This classic New England style clam chowder is the perfect comfort food for a chilly evening. It is made with tender clams, smoky bacon, potatoes, onions, and a creamy base. The flavors meld together to create a hearty and satisfying soup. Serve it with crusty bread or oyster crackers for a complete meal.
Ingredients
- 2 pounds fresh clams, scrubbed
- 4 slices bacon, chopped
- 1 medium onion, diced
- 2 cloves garlic, minced
- 2 bay leaves
- 2 cups potatoes, diced
- 2 cups clam juice
- 1 cup heavy cream
- Salt and pepper to taste
- Chopped fresh parsley for garnish
Directions
- In a large pot, place the clams and enough water to cover them. Bring to a boil and cook for about 5 minutes or until the clams open. Discard any unopened clams. Remove the clams from the shells and chop them. Set aside.

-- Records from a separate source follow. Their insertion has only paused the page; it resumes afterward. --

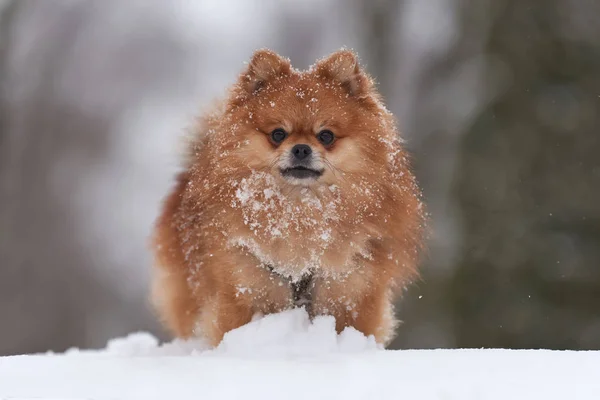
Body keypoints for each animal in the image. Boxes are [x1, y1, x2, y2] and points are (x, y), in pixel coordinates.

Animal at [152, 48, 424, 346]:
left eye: (326, 136)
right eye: (278, 134)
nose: (301, 149)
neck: (300, 209)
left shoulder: (352, 292)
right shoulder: (241, 287)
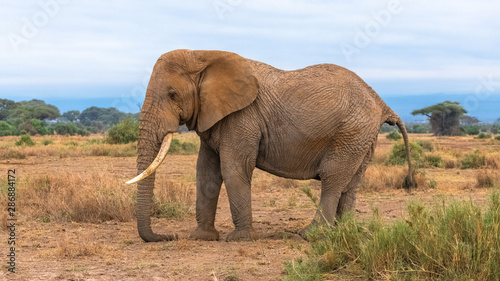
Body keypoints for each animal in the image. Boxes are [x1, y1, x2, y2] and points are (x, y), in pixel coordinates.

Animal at [125, 49, 414, 242]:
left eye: (172, 94)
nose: (168, 236)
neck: (203, 55)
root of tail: (381, 102)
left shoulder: (243, 117)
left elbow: (233, 169)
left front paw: (239, 239)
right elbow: (206, 172)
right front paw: (202, 237)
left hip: (351, 132)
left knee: (332, 178)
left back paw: (309, 235)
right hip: (363, 136)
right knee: (351, 184)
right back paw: (344, 232)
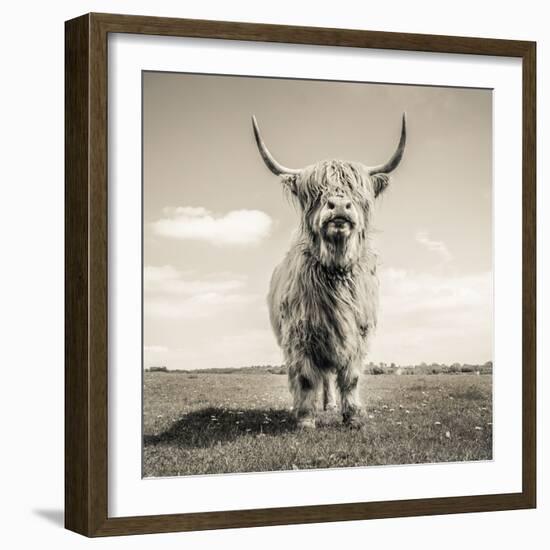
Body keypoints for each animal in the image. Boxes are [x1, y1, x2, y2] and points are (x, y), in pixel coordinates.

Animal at [253, 114, 406, 430]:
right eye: (314, 192)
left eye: (358, 193)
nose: (338, 206)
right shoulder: (300, 336)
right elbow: (305, 378)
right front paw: (305, 419)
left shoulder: (358, 335)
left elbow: (351, 377)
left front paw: (353, 417)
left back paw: (331, 405)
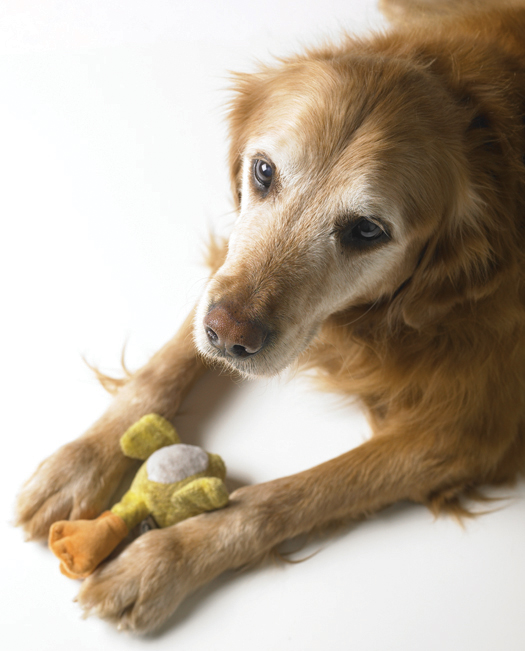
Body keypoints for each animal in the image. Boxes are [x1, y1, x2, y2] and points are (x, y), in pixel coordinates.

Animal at [14, 0, 524, 636]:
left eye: (367, 230)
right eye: (262, 171)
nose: (227, 337)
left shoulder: (468, 433)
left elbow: (284, 499)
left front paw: (161, 562)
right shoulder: (223, 273)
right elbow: (167, 362)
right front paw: (80, 462)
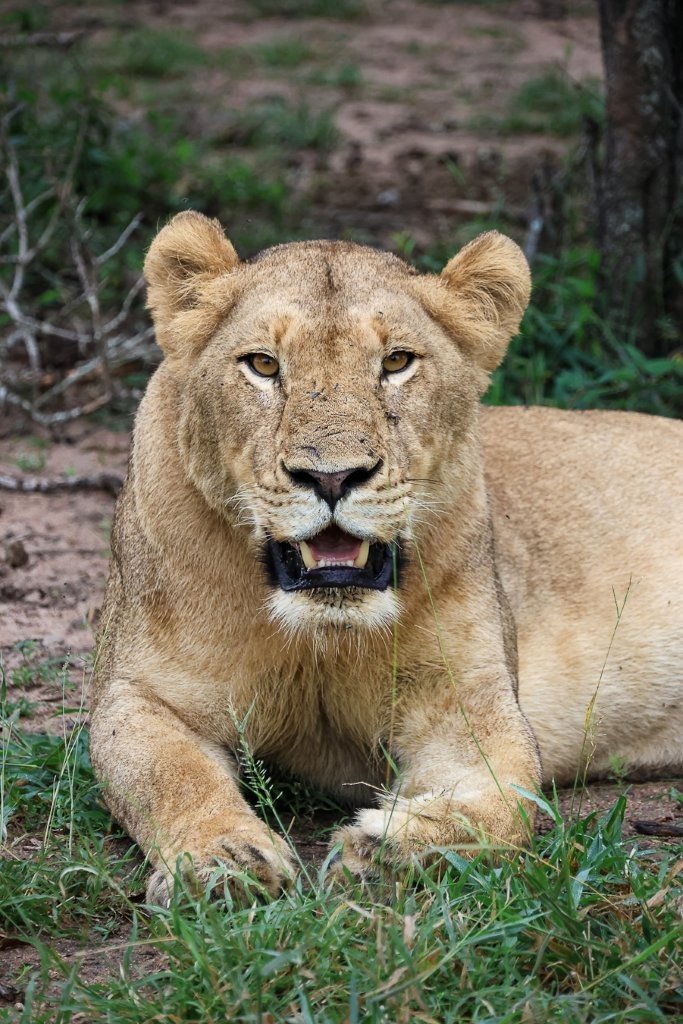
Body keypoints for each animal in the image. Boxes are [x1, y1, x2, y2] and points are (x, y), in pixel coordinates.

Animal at [89, 211, 683, 904]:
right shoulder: (137, 695)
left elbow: (506, 803)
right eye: (263, 364)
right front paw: (224, 860)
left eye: (396, 361)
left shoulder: (468, 698)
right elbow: (172, 777)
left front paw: (394, 848)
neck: (320, 637)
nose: (332, 477)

- In the same pot, cook the bacon over medium heat until crispy. Remove the bacon and set aside, leaving the bacon grease in the pot.
- Add the onion, garlic, and bay leaves to the pot with the bacon grease. Cook until the onion is translucent.
- Add the potatoes and clam juice to the pot. Bring to a boil, then reduce heat and simmer until the potatoes are tender.
- Stir in the chopped clams and heavy cream. Simmer for another 5 minutes. Season with salt and pepper to taste.
- Remove the bay leaves and discard. Ladle the chowder into bowls and garnish with the crispy bacon and chopped parsley. Serve hot.
Interesting Facts
New England clam chowder is also known as Boston clam chowder.
This recipe uses fresh clams, but canned clams can be substituted if fresh ones are not available.
Clam chowder has been a staple in New England cuisine since the 18th century.